The future of beech populations in the southern part of its distribution in Europe is uncertain, due to the climatic fluctuations that are expected to become more extreme in the next decades [93]. Pflug et al. [26], Gebauer et al. [58] and Larysch et al. [94] found high resilience of beech seedlings under spring drought, but they considered this resilience to be possibly weakened under repeated intense drought events, especially in the southernmost distributional limits of beech in Europe. However, beech populations on the southeastern part of Europe have demonstrated large genetic diversity [95,96] and significant differentiation in adaptive traits [18,19]. The latter is further supported by our results, where seedlings seemed to cope with the effects of prolonged intervals between irrigation, following different adaptive strategies. While the seedlings from Evros showed a better survival under the 2050 conditions with longer drought intervals during summer, both populations demonstrated different strategies of plastic responses to these conditions, which have allowed the seedlings to finally survive for several years.

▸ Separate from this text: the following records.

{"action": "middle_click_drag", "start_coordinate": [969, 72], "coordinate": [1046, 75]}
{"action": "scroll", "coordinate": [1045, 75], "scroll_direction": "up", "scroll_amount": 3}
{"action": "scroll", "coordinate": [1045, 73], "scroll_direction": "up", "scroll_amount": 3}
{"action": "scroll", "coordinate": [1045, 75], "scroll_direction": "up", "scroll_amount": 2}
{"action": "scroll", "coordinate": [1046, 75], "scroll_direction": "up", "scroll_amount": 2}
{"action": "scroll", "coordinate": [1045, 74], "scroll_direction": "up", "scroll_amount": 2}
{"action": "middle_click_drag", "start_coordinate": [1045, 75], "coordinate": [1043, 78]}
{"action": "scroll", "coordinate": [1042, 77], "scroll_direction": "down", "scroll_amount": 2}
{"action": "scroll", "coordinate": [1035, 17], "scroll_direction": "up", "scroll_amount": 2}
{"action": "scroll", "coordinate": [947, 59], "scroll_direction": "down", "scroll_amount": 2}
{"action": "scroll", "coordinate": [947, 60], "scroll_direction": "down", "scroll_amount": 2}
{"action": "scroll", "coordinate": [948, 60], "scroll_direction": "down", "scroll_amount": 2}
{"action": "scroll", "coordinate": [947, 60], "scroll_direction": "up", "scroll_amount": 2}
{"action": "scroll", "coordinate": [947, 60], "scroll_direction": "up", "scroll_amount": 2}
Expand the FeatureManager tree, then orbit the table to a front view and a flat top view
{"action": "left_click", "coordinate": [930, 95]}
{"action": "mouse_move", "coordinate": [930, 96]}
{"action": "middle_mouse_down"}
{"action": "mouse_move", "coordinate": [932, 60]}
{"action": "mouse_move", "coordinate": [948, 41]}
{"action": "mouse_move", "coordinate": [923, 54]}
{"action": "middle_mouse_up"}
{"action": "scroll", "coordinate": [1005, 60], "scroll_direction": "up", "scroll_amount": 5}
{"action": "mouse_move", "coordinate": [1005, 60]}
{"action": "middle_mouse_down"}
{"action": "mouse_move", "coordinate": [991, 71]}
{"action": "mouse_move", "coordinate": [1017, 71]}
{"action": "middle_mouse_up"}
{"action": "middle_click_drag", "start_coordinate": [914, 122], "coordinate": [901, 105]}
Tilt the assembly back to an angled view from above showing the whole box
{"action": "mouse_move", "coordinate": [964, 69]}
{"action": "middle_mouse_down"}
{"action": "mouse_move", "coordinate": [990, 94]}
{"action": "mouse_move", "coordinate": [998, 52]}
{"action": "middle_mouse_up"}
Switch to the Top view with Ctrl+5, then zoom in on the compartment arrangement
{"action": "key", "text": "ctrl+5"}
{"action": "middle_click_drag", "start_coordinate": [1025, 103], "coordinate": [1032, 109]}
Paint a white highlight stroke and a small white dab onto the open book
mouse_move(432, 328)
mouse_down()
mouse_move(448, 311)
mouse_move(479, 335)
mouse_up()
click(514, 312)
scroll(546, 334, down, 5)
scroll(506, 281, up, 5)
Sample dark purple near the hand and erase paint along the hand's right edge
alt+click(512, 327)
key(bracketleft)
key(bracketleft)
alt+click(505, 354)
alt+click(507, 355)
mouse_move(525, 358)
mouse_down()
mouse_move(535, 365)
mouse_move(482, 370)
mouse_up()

Furthermore, these differences were evident under simulated climatic instability, with scarce, irregular and intense precipitation events, conditions that are expected to increase dramatically in the near future.

Our results indicate the existence of high adaptive potential as well as differentiation among populations in the rear edge of the beech distribution in Europe and demonstrate the importance of these populations for the future survival of beech in the continent, especially as far as management and conservation policies are concerned [97,98,99]. Populations of temperate species in the southern part of Europe are expected to suffer most under climate change, but they also demonstrate adaptive differences and high genetic diversity. Thus, these populations may become the basis for future common garden experiments further north, in regions where translocation of forest seed material is discussed as a measure to enrich genetic diversity locally and cope with the expected dramatic changes in climatic conditions in the continent. Understanding the adaptation mechanisms of plant populations from broader geographic regions is extremely important before making decisions about measures for conservation and management of tree genetic resources.